I believe we humans refer to this uncomfortable reality as “the balance of nature.”  But, it is just this balance that we humans have been mindlessly messing with for millennia.  As if avoiding the “be-eaten” side of the equation wasn’t enough, we’ve stacked the deck against the peeper’s chance of success by adding such pestilential variables as acid rain, over-development of wetlands, and a variety of invidious pollutants (to which its ability to camouflage itself and strongly leap about provides no defense).

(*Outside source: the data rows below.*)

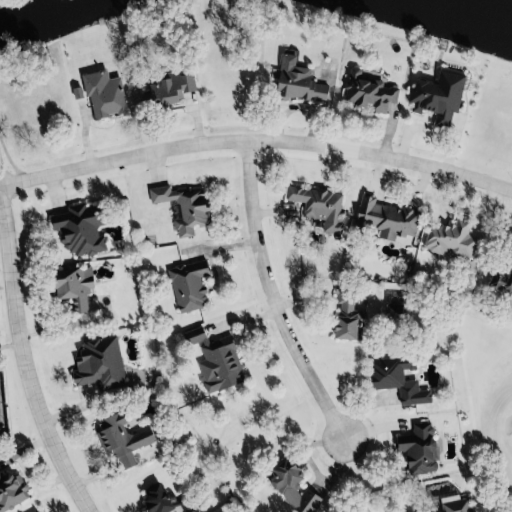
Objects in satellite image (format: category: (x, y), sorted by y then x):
building: (295, 80)
building: (168, 86)
building: (365, 90)
building: (101, 92)
building: (101, 93)
building: (435, 94)
road: (256, 134)
building: (316, 203)
building: (180, 205)
building: (317, 205)
building: (383, 216)
building: (385, 216)
building: (77, 227)
building: (447, 237)
building: (500, 279)
building: (186, 282)
building: (185, 283)
building: (71, 285)
road: (284, 297)
building: (344, 314)
road: (9, 346)
building: (214, 360)
building: (96, 362)
road: (25, 365)
building: (392, 374)
building: (394, 376)
building: (119, 436)
building: (121, 436)
building: (416, 447)
building: (289, 485)
building: (10, 489)
building: (154, 499)
building: (453, 503)
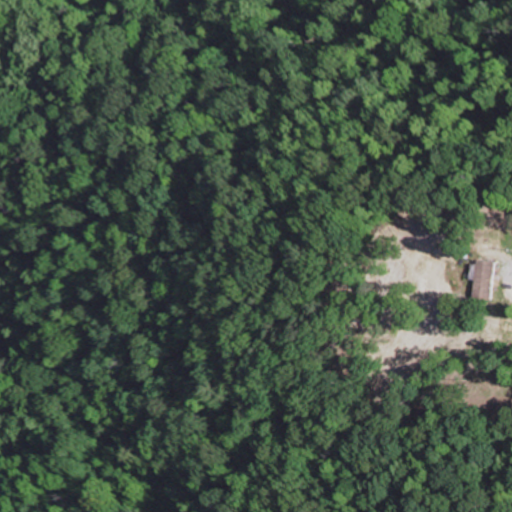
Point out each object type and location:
building: (490, 279)
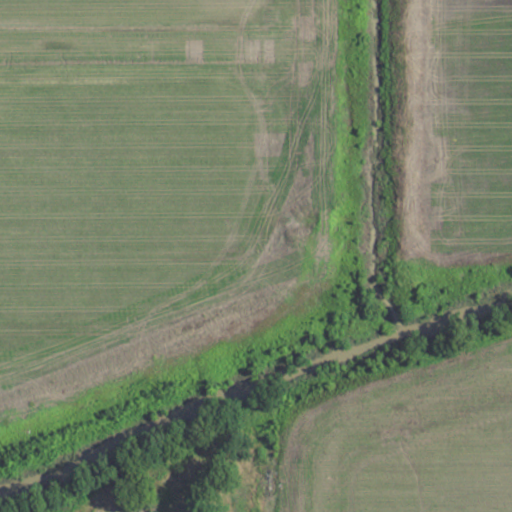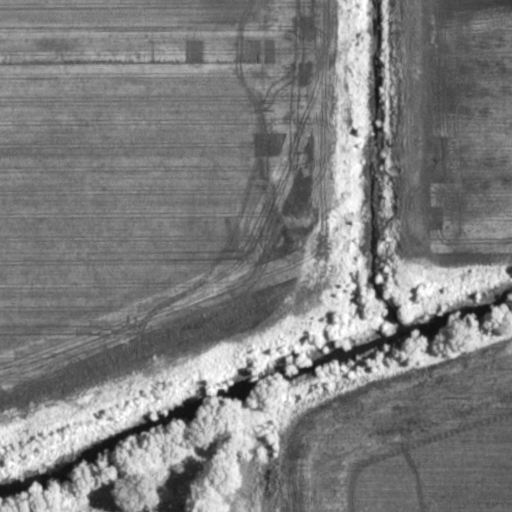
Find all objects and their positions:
road: (406, 180)
road: (296, 300)
road: (378, 377)
road: (288, 489)
building: (162, 506)
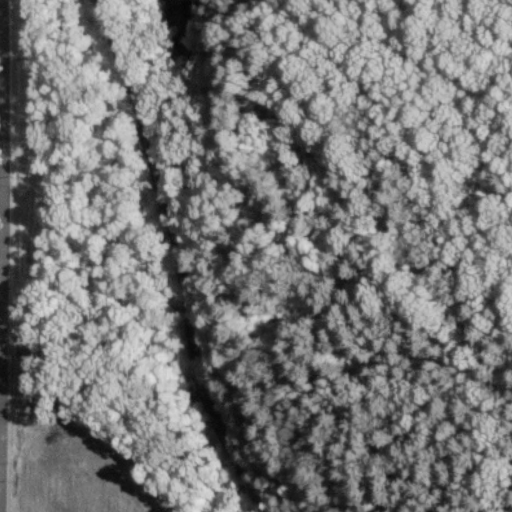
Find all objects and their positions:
road: (0, 269)
road: (0, 353)
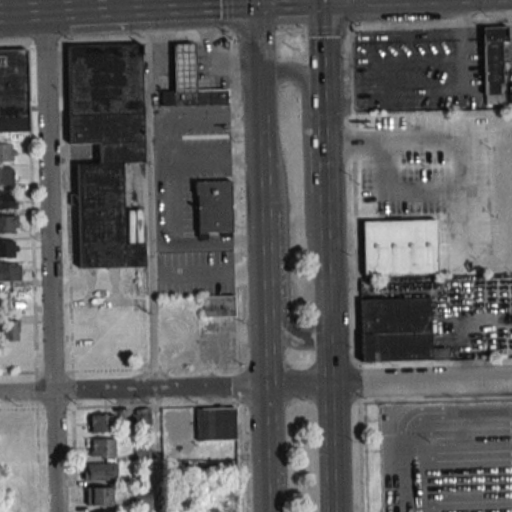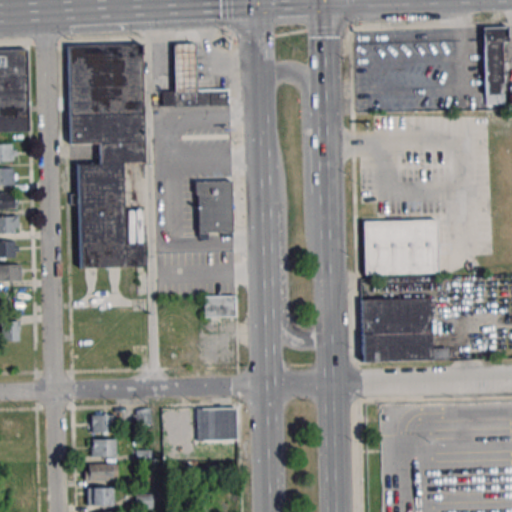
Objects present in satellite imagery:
road: (252, 1)
road: (269, 1)
traffic signals: (253, 2)
road: (160, 5)
road: (34, 10)
road: (349, 14)
road: (230, 18)
road: (431, 25)
road: (327, 28)
road: (289, 32)
road: (252, 36)
road: (116, 42)
road: (460, 42)
building: (491, 59)
building: (492, 59)
building: (182, 68)
building: (189, 83)
building: (13, 90)
building: (198, 98)
road: (256, 104)
road: (207, 113)
road: (324, 130)
building: (104, 145)
building: (104, 147)
road: (305, 148)
building: (6, 153)
road: (208, 157)
building: (7, 176)
road: (159, 177)
building: (9, 200)
road: (48, 200)
building: (212, 205)
building: (211, 206)
building: (9, 224)
road: (210, 240)
building: (398, 246)
building: (397, 247)
building: (8, 249)
road: (282, 255)
road: (262, 257)
road: (150, 258)
building: (10, 272)
road: (213, 274)
building: (217, 305)
building: (216, 307)
building: (10, 330)
building: (392, 330)
building: (396, 330)
road: (389, 383)
road: (332, 386)
road: (159, 388)
road: (26, 392)
road: (267, 409)
building: (142, 415)
building: (101, 423)
building: (216, 424)
building: (9, 425)
building: (101, 447)
road: (54, 452)
parking lot: (440, 453)
building: (101, 471)
building: (98, 496)
building: (141, 500)
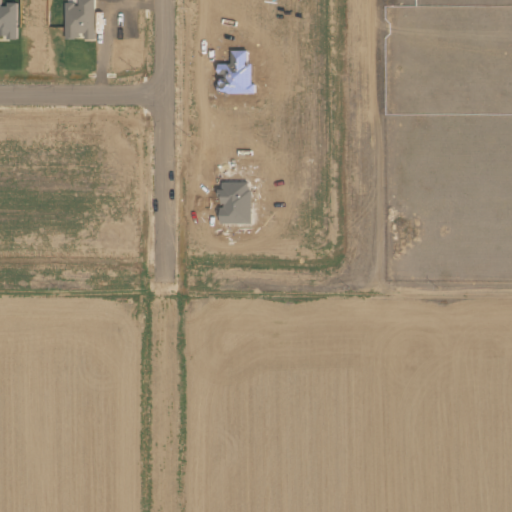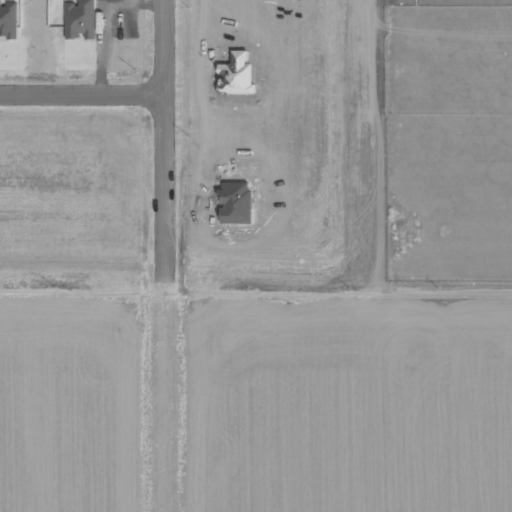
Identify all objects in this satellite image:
building: (8, 19)
building: (80, 19)
road: (81, 94)
road: (162, 147)
road: (256, 294)
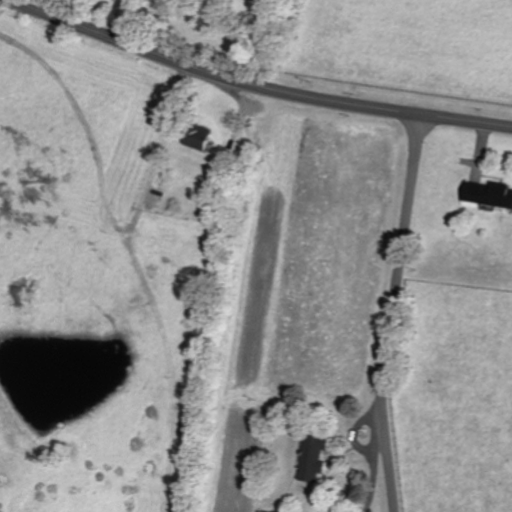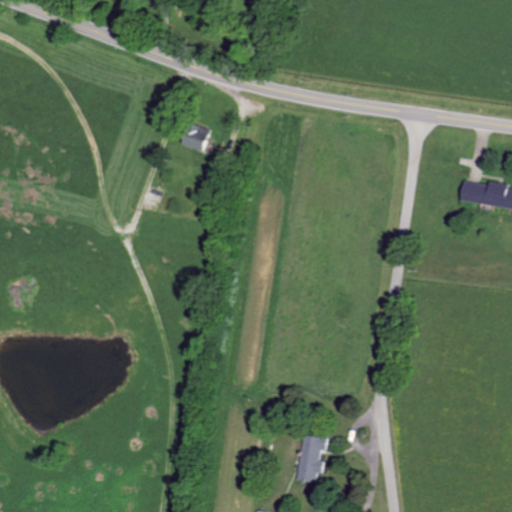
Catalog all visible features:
road: (13, 0)
road: (255, 86)
road: (510, 118)
road: (86, 131)
building: (197, 135)
road: (162, 137)
building: (489, 193)
road: (389, 312)
building: (313, 456)
building: (249, 511)
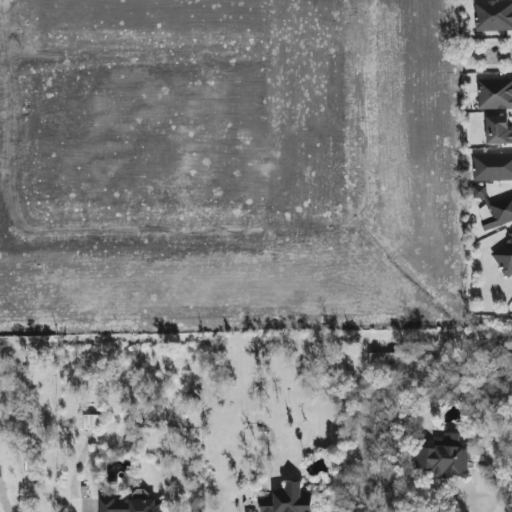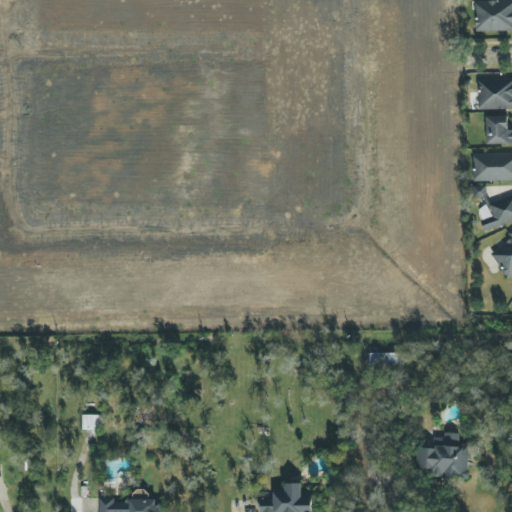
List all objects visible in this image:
building: (493, 16)
road: (496, 54)
building: (495, 94)
building: (498, 131)
building: (492, 167)
building: (496, 214)
building: (383, 359)
building: (92, 423)
building: (448, 457)
road: (388, 493)
building: (288, 500)
building: (130, 505)
road: (2, 506)
road: (238, 510)
road: (80, 511)
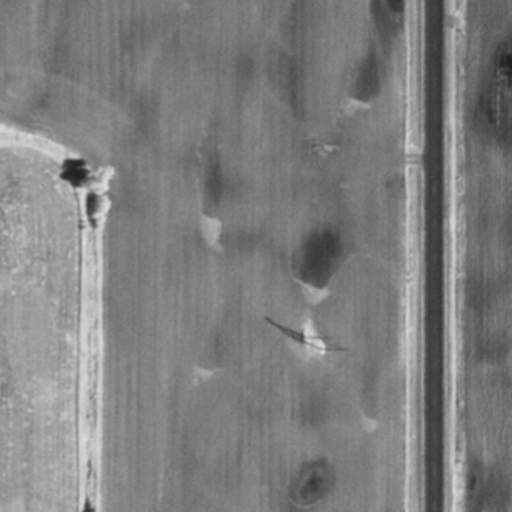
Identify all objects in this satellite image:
road: (433, 256)
power tower: (318, 345)
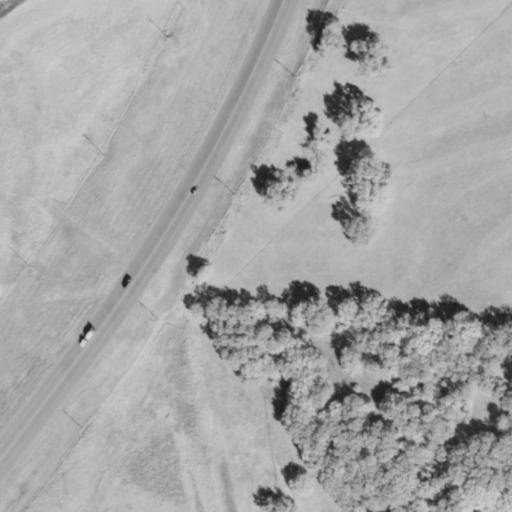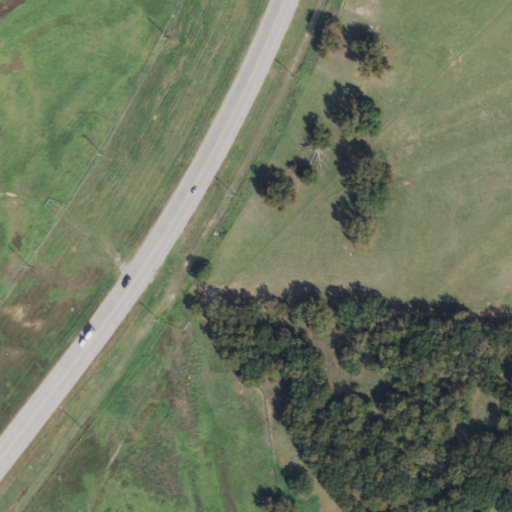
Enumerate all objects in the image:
road: (204, 174)
road: (48, 398)
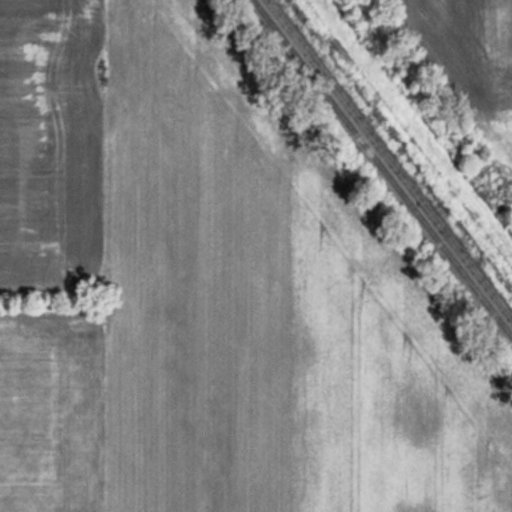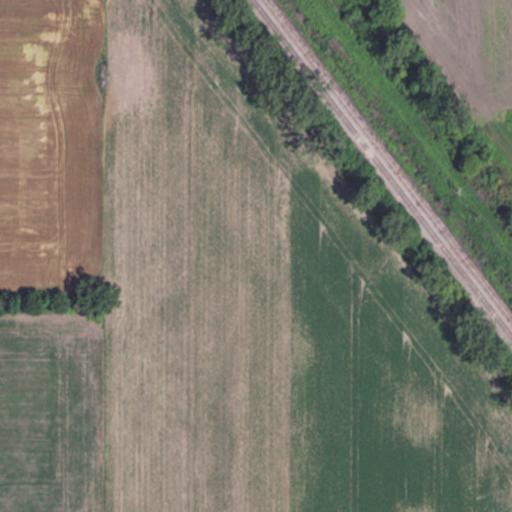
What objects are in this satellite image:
railway: (387, 162)
railway: (380, 170)
crop: (265, 308)
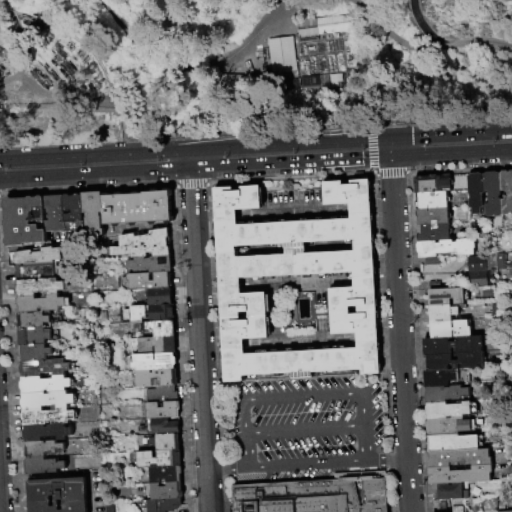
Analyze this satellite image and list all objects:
road: (232, 1)
road: (173, 7)
road: (254, 7)
road: (400, 9)
road: (466, 20)
road: (148, 22)
building: (322, 25)
road: (422, 26)
building: (319, 28)
road: (504, 30)
road: (387, 33)
road: (197, 35)
road: (41, 39)
building: (336, 45)
building: (349, 45)
road: (498, 49)
building: (279, 54)
building: (280, 54)
road: (449, 55)
road: (187, 60)
park: (246, 67)
road: (424, 67)
building: (321, 81)
road: (450, 134)
traffic signals: (389, 138)
road: (327, 140)
road: (228, 146)
road: (389, 148)
road: (94, 153)
road: (451, 155)
road: (189, 159)
traffic signals: (390, 159)
road: (289, 164)
road: (95, 175)
building: (432, 183)
building: (507, 191)
building: (476, 192)
building: (489, 192)
building: (493, 193)
building: (433, 200)
building: (73, 208)
building: (137, 208)
building: (78, 212)
building: (93, 213)
building: (54, 214)
building: (434, 216)
building: (294, 219)
building: (434, 219)
building: (24, 221)
building: (434, 232)
building: (143, 245)
building: (445, 247)
building: (142, 250)
building: (35, 255)
building: (432, 260)
building: (477, 263)
building: (150, 264)
building: (495, 265)
building: (500, 266)
building: (475, 270)
building: (36, 272)
building: (296, 278)
building: (478, 278)
building: (149, 282)
building: (295, 287)
building: (38, 288)
building: (490, 294)
building: (442, 296)
building: (159, 298)
building: (39, 303)
building: (443, 312)
building: (161, 313)
building: (135, 316)
building: (32, 320)
building: (161, 328)
building: (450, 328)
building: (153, 330)
road: (399, 335)
building: (33, 336)
road: (200, 340)
building: (155, 345)
building: (453, 345)
building: (300, 349)
building: (34, 353)
building: (40, 361)
building: (454, 361)
building: (153, 362)
building: (43, 368)
building: (439, 377)
building: (155, 378)
building: (44, 385)
road: (363, 390)
building: (446, 393)
building: (162, 394)
building: (450, 394)
building: (46, 401)
building: (161, 409)
building: (162, 410)
building: (448, 410)
building: (47, 417)
building: (161, 426)
building: (449, 426)
parking lot: (303, 428)
building: (46, 433)
building: (165, 442)
building: (453, 442)
road: (368, 443)
building: (42, 448)
road: (247, 449)
building: (459, 457)
building: (158, 459)
road: (388, 459)
road: (309, 463)
building: (42, 466)
road: (228, 467)
building: (162, 473)
building: (164, 475)
building: (461, 475)
building: (165, 491)
building: (452, 491)
building: (56, 494)
building: (57, 495)
building: (312, 495)
building: (316, 495)
building: (164, 505)
building: (439, 505)
building: (457, 509)
building: (504, 511)
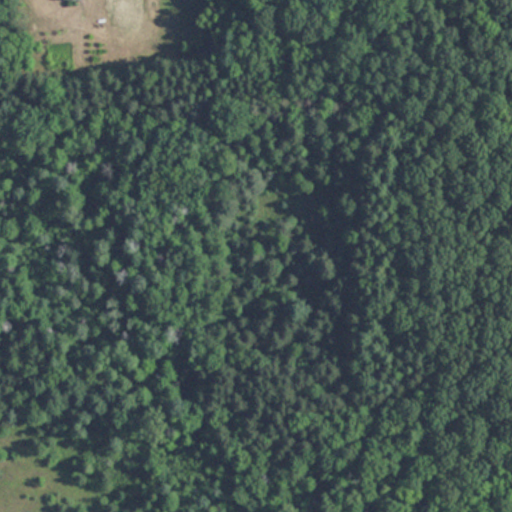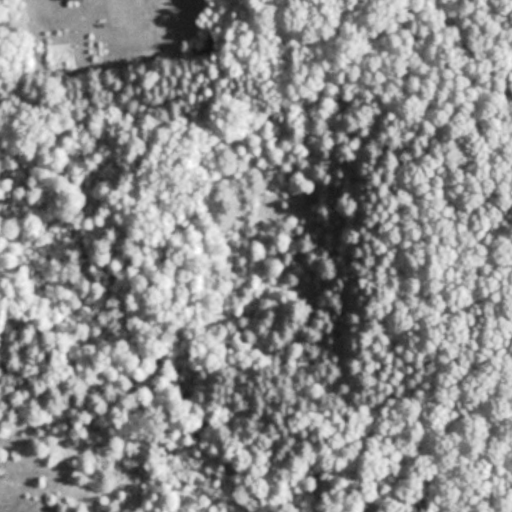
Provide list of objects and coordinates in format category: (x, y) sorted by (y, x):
park: (257, 311)
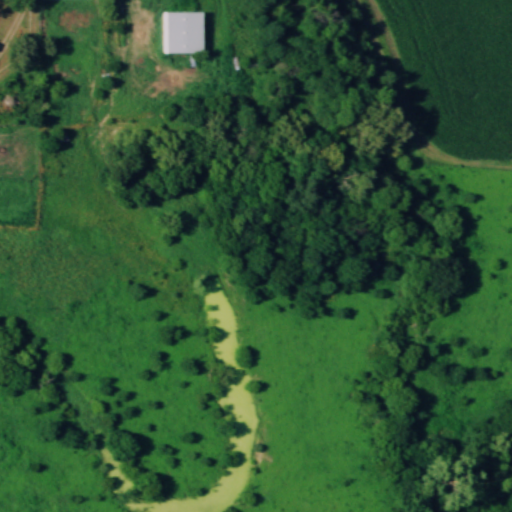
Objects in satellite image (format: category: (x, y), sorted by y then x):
building: (174, 30)
road: (25, 40)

Once the ice has melted from around the heart of this hardy frog the male peeper begins his serenade.  To be sure he is not singing for his supper; the song issuing forth into the cool night air of early spring is a love song, and it is unabashedly loud.  I have sat within my home and heard the ancient nocturnal chorus of these miniature minstrels 3 blocks away!  Because of these large and very noisy congregations scientists place peepers in a genus denominated as Pseudacris or “false locust.”

The males compete in these large nocturnal groups in order to attract their female counterparts.  They inflate their throats patches into semi-transparent balloons, the forceful collapse of which results in their lusty “peep” of love.  So amorous are these Romeos that they can make up to 90 peeps per minute for a duration of 4 hours, which adds up to more than 21,000 love calls per frog, per night!

The females are attracted to the most boisterous singers of this competition, to which American Idol cannot compare (on many levels).  There is no long elaborate courtship within Peeperdom, the very moment a female touches the male of her choice it becomes a match made in heaven.  He mounts her and they consummate the act of love.  Each female then lays about 800 to 1,000 eggs, assiduously attaching them, either singly or in small groupings, to underwater surfaces.  And then the young are on their own.  The adult frogs have no interest in experiencing the joys of parenting; they retreat to more protected areas to spend the summer trying to stay moist, hunting and being hunted, until it’s time to hibernate again in the fall.

The eggs hatch in 6 to 12 days, and tiny tadpoles emerge into the surrounding water.  The tadpoles are a kinder, gentler form of the peeper – they are vegetarians, grazers of algae and decaying plants.  During this benign stage there’s no rest from the relentless pressure of natural selection, for there are many predators lurking about in their seemingly bucolic ponds eager to snack upon their burgeoning bodies.  This is the reason why each female produces 800 to 1,000 eggs!

After about 100 days, the tadpoles that somehow survive the unsentimental gauntlet thrown down by evolution slowly transform into adult frogs.  Their mouthparts develop jaws and teeth; their cartilaginous skeleton ossifies into bone; their fish-like tail shrinks and disappears as the front and back legs mature.  Then, behold Pseudacris crucifer, as it crawls out of its small woodland pond and upon dry land, reprising that astounding moment when, approximately 360 million years ago, the first amphibian crawled out of its primeval pool and staked a claim on some ancient shoreline.